In Zurich, a bizarre cultural debate has escalated: a theater group wanted to stage the play “Mario and the Magician” to celebrate Thomas Mann’s 150th birthday and requested 30,000 Swiss francs in funding.
However, the city rejected the application. The justification? The lead actor is a “white cis-man” and therefore not suitable to portray the mechanisms of discrimination convincingly.
This has naturally caused outrage. The director emphasizes that the actor is not only homosexual, but also a migrant. Despite this, the cultural commission reduced the actor to his external characteristics and thus did exactly what it was supposed to prevent: discrimination based on his identity.
This whole affair really calls into question the cultural policy in Zurich. While the large, politically correct institutions like the Schauspielhaus or the Rote Fabrik take in millions, smaller theaters are being pushed out due to questionable diversity criteria. The Keller62 theater, which has been offering a diverse program for years, had to tremble because it was accused of not addressing enough gender themes.

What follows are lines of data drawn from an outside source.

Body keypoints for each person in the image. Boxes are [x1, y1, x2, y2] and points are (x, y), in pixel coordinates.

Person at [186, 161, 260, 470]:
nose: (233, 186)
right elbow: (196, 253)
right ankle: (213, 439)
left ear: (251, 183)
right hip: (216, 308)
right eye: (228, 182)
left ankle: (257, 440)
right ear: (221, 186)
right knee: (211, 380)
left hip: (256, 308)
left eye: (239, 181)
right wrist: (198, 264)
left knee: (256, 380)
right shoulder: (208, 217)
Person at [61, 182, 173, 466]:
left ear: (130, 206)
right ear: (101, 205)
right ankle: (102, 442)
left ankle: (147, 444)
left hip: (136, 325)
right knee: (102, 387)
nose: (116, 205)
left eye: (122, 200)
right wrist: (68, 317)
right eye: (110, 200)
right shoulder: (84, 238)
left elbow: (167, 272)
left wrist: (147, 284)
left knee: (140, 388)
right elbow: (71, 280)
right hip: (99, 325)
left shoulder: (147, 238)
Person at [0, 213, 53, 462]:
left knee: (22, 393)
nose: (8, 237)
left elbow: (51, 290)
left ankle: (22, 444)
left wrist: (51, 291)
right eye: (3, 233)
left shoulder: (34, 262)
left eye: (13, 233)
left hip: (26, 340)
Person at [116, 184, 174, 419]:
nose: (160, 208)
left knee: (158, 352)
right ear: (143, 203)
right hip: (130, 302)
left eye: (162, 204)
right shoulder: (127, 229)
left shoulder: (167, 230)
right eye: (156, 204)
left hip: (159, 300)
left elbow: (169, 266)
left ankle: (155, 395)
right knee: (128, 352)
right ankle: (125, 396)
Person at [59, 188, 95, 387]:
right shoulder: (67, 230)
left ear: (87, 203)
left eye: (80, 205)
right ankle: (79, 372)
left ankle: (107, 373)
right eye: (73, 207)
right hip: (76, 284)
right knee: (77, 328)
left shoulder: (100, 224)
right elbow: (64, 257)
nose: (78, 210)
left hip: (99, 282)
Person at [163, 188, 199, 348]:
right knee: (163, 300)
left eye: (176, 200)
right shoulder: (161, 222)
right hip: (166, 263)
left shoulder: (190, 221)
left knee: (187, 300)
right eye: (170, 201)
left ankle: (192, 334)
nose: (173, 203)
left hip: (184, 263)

Even FDP city councilor Flurin Capaul is criticizing this trend – and references William Shakespeare in the process.
“Something is rotten in the theater landscape of Zurich” he says.

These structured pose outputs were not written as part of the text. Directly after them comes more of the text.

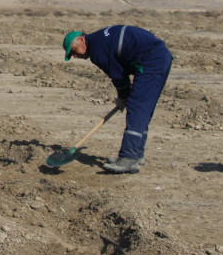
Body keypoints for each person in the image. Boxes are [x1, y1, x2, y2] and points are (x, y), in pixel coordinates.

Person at [63, 26, 173, 174]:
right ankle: (136, 154)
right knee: (142, 106)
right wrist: (125, 95)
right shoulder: (99, 39)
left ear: (81, 40)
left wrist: (123, 96)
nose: (75, 56)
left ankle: (128, 159)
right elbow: (120, 70)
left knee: (137, 105)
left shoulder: (97, 49)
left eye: (73, 52)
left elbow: (118, 75)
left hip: (152, 59)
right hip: (157, 57)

The audience numbers of the Schauspielhaus have been declining since the 1990s, from 184,000 to 70,000, while the subsidies remain constant. A problem that is increasingly in the spotlight: instead of promoting the best plays, it seems that the focus is on political correctness.
The city of Zurich is defending its decision, saying it wants to promote a diverse cultural landscape. However, the question arises, where diversity ends and ideological censorship begins. Art and theater should be places of freedom and open debate – a stage where different perspectives are discussed and new ideas are tested. But if the political line takes precedence over the quality of the art, then the cultural freedom is at risk.